NOW IT’S EVERETT’S turn in the spotlight. 

The community best known these days for its massive casino is also one of a handful of Massachusetts cities that still elects all municipal officeholders entirely citywide, with no district or ward representatives on the city council or school committee.

It’s a recipe for shutting out the political representation of people of color, say critics. Everett’s population is 44 percent white, but whites hold 75 percent of city council and school committee seats. Facing the threat of a legal challenge, the city is now looking at a change in its charter to establish ward-based seats.  

Everett may be trying to stay ahead of the curve. Lowell is now moving to a combined at-large and ward-seat system for municipal offices, but it took a 2017 lawsuit to force the change. The suit followed years of complaints about the way the city’s all at-large system stacked the deck in favor of white candidates who tended to all live in one well-off corner of the city. 

In Haverhill, Mayor Jim Fiorentini said in his inaugural address a year ago this month that he wanted the city to move to a mix of citywide and ward-based seats. His city’s population was 20 percent Hispanic, but all nine city councilors were white. 

Haverhill state Rep. Andy Vargas, a Latino who won an at-large council seat in 2015 at age 22 before moving on to the State House, said some have pointed to his win as evidence that no change is needed. “People said, ‘Andy, you kind of make the case weaker by getting elected,’” Vargas said last year. But he said his council victory six years ago now looks more like an exception to the general rule. 

Until recently, Boston had, at best, a very uneven track record when it comes to minority representation. In 1981, driven by the same arguments being aired today over representation, voters scrapped the city’s all at-large city council and replaced it with a 13-member body made up of four citywide seats and nine district seats. 

Two decades later, apart from electing black councilors in two predominantly black council districts, things didn’t look much different. 

“I would say the state of black politics is dismal,” veteran black leader Hubie Jones said in this 2003 CommonWealth look at the state of black political power. “We have no black congressman, we have no black at-large city councilor. We have no black mayor, [and] we’re not in shouting distance of getting one in the near future.”

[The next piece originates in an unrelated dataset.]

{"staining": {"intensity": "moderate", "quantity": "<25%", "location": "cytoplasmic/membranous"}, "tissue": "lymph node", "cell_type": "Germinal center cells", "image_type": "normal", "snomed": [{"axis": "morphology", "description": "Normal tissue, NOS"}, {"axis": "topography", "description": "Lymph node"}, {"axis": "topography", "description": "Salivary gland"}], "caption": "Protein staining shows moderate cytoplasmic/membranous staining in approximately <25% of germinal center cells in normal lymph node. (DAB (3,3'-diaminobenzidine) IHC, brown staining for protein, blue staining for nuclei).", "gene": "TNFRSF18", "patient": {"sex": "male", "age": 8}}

Almost 20 years after Jones’s lament, things look very different. 

The city still doesn’t have a black congressman — it has a black congresswoman, who went from winning an at-large council seat to defeating a 10-term congressional incumbent. It also has a Latina at-large councilor and an Asian-American at-large councilor who is now a candidate for mayor, along with a black district city councilor. Meanwhile, the city council president, a black woman who holds the Roxbury-based district seat, is about to become acting mayor and could run for the seat as well.